$800,000 HIPAA settlement in alleged medical record dumping matter


Parkview Health System, Inc. (PHS) in Indiana has agreed to adopt a corrective action plan (CAP) to address deficiencies in its compliance program and to pay $800,000 to the Department of Health and Human Services (HHS) Office for Civil Rights (OCR) in settlement of alleged violations of the Health Insurance Portability and Protection Act of 1996 (HIPAA). The alleged breach occurred when medical records of more than 5,000 patients that were in PHS’s custody were left unsecured.

As reported by OCR: “In September 2008, Parkview took custody of medical records pertaining to approximately 5,000 to 8,000 patients while assisting the retiring physician to transition her patients to new providers, and while considering the possibility of purchasing some of the physician’s practice. On June 4, 2009, Parkview employees, with notice that the physician was not at home, left 71 cardboard boxes of these medical records unattended and accessible to unauthorized persons on the driveway of the physician’s home, within 20 feet of the public road and a short distance away from a heavily trafficked public shopping venue.”

OCR states, in the HHS press release, that “as a covered entity under the HIPAA Privacy Rule, Parkview must appropriately and reasonably safeguard all protected health information in its possession, from the time it is acquired through its disposition.” In addition, Christina Heide, acting deputy director of health information privacy at OCR, warns that “it is imperative that HIPAA covered entities and their business associates protect patient information during its transfer and disposal.”

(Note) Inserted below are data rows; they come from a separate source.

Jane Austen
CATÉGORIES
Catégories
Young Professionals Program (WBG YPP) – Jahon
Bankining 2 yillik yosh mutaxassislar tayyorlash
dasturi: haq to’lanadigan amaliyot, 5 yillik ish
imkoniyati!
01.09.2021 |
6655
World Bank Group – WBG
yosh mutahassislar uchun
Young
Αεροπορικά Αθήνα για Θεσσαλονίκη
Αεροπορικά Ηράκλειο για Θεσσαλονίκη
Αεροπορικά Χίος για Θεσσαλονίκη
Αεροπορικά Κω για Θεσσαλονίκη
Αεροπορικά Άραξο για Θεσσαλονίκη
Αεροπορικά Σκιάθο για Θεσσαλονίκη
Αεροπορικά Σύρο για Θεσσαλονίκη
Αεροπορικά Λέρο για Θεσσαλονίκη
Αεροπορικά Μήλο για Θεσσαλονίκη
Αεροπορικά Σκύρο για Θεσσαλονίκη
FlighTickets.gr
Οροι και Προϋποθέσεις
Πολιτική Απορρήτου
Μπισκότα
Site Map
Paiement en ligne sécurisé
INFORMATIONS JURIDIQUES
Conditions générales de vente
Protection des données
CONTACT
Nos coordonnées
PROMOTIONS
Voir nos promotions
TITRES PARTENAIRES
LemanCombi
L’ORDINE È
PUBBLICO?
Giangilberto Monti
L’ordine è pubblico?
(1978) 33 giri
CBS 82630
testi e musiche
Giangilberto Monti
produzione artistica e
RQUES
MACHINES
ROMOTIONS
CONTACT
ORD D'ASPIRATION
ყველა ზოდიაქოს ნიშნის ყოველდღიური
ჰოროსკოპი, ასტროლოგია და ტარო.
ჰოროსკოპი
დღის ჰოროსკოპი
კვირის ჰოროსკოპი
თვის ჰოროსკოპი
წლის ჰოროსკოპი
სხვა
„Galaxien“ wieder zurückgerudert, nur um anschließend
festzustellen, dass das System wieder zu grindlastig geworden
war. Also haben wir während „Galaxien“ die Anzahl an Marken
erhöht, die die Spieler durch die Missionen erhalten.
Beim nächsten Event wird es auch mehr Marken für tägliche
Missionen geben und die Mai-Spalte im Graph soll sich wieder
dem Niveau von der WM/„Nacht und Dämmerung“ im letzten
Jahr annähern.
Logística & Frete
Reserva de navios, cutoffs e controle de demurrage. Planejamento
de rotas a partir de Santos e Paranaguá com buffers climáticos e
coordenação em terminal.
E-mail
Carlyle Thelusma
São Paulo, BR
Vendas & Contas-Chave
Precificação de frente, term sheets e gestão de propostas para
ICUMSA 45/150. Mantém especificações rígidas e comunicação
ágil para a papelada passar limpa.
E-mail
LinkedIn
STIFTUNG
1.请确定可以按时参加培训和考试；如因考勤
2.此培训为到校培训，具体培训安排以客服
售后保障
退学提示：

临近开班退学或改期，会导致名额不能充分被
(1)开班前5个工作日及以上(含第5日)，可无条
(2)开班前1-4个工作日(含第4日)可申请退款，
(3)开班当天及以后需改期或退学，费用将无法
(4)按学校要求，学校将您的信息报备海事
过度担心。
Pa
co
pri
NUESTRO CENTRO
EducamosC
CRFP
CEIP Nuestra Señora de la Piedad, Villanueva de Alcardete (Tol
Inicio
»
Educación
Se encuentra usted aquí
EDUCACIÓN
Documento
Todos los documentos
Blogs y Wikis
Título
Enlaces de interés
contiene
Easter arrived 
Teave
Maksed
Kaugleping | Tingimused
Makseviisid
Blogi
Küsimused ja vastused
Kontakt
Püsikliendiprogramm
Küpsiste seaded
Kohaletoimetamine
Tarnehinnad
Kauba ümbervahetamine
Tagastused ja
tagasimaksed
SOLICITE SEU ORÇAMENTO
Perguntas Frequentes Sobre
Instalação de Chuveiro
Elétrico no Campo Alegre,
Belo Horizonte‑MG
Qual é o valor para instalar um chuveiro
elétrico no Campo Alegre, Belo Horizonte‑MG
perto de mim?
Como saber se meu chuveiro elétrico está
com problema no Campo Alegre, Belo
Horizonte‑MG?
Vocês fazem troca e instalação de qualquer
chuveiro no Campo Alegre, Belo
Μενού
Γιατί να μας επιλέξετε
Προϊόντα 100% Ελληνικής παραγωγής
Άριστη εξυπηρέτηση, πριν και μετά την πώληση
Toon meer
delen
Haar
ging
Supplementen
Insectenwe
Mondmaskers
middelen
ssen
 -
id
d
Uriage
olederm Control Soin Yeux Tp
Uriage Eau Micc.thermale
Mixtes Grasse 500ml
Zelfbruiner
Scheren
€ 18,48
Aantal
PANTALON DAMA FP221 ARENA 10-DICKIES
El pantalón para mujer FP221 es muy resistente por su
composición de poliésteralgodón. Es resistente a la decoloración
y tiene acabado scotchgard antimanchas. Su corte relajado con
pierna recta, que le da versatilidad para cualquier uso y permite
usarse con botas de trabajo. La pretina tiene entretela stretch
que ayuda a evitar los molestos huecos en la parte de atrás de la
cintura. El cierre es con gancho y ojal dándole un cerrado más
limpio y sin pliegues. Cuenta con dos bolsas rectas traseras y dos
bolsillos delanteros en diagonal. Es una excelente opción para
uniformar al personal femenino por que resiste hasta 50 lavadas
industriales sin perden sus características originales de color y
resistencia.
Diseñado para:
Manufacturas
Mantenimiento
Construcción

While the resolution agreement notes that the agreement is neither an admission of liability by PHS nor a concession by HHS that PHS did not violate HIPAA rules, the agreement outlines PHS’s CAP to address the deficiencies identified by OCR as part of its CAP, PHS has agreed to do the following:

  • Create policies and procedures regarding provision for administrative, physical and technical safeguards to protect the privacy of non-electronic protected health information (PHI) that is approved by HHS;
  • Distribute the HHS approved policies and procedures to the PHS workforce and update existing PHS policies and procedures accordingly;
  • Provide general safeguards training to all PHS workforce members who have access to PHI;
  • Provide written or electronic evidence of training materials for HHS’ review; and
  • Submit a final report to HHS regarding PHS’s compliance with this CAP.

Hospitals are often asked to accept medical records of retiring physicians or medical records from practices that are closing. It is imperative for hospitals to understand that the HIPAA privacy and security rules apply to such records in the hospital’s possession and the hospital needs to treat such records in the same confidential manner as its own records.